Mérida, February 18, 2009 (venezuelanalysis.com)– While Chavez supporters argue that the opposition had the advantage during the amendment campaign because of their dominance over the media, the opposition is arguing that the “Yes” side used government resources in its campaign and is proposing a law against such “abuse”.
According to Jesse Chacon, who was in charge of communication and propaganda for the Simon Bolivar campaign in support of a yes vote to the amendment, the opposition had 71% of the coverage in the print and TV media.
A study by the Media Observatory showed that 78% of the print media had articles supporting the No option. Of the 100 latest articles in Caracas, 77 favored the No option, a study by another group, Intelligent Environment, revealed.

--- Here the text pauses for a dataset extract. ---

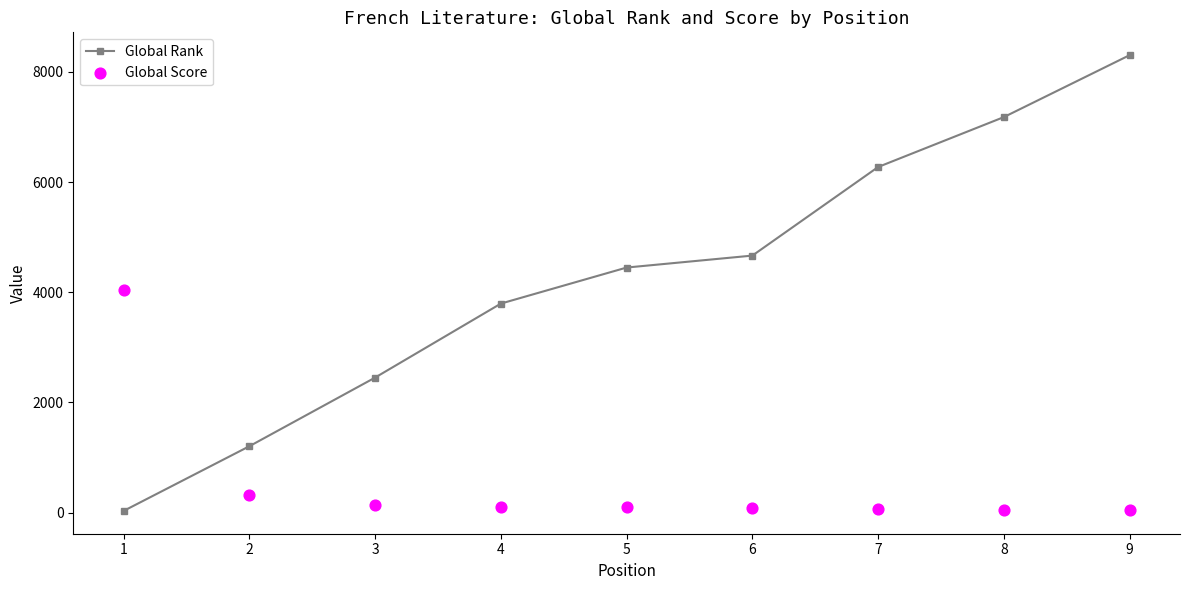

Which series has the largest total across all categories?

Global Rank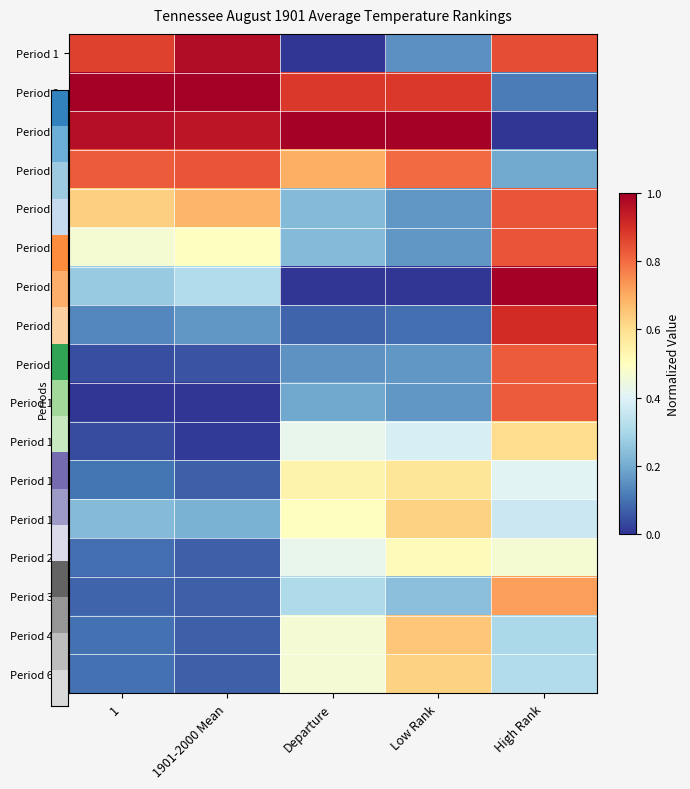

List the series in order of their peak value, highest first.

Period 2, Period 3, Period 7, Period 1, Period 8, Period 4, Period 5, Period 6, Period 9, Period 10, Period 36, Period 48, Period 18, Period 60, Period 11, Period 12, Period 24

The same study also found an imbalance of 73% of television media in favor of No, and that the stations with most balance during the campaign were the private TV stations Televen and Venevision.
This “information imbalance that the reports of some companies dedicated to monitoring the media have revealed, puts the revolutionary block at a great disadvantage, quite the opposite of what the opposition sectors wanted to show,” Chacon said.
“Maybe the Yes option would have won by a margin of 60% to 40% if it had had better media coverage.”
Chacon said the media “has become a political actor” and that it is “very far from being an intermediary between reality and the citizen.”
He also criticized the polls that had predicted a win for the “No” vote, saying there are “few serious pollsters” in the country.
The opposition “says that there were advantages in the campaign and we can reiterate that yes there was, but in favor of the No, so we will ask the National Electoral Council that this is reverted in future elections,” Chacon said.
“It’s a situation which affects the voter, who doesn’t come across the two proposals in a balanced way in order to choose freely, so the street was the only option that remained to us to reverse this situation."
Further, Jorge Rodriguez, who headed the “Yes” campaign, called on the opposition sectors to apologize for their “campaign of lies” against the amendment to the constitution.
Referring to the “Yes” victory, he said, “The people of Venezuela don’t let themselves be fooled so easily … by the machinery of lies and repetition … in the psychological war.”
Use of government resources
Meanwhile, Manuel Rosales, leader of the opposition party A New Era, who ran against Chávez in 2006, and is now mayor of Maracaibo, said the “Yes” victory was undeserved because it had used government resources in its campaign.
“It is a victory that comes from the unscrupulous, improper, vulgar, and obscene use of the resources of the state and the use of the powers of the state,” he said.
Further, the opposition wants to propose a law that would regulate the use of government resources and power in future elections, and Rosales said he would propose a meeting with the government to discuss such a law.
“From today we’ll work and struggle without rest to prevent such a campaign from happening again in Venezuela.”
“The most important thing is that in Venezuela we are seeing a pluralist movement with representation from all the sectors and political parties, which is becoming a true alternative of power for [the presidential elections] in 2012,” Rosales said.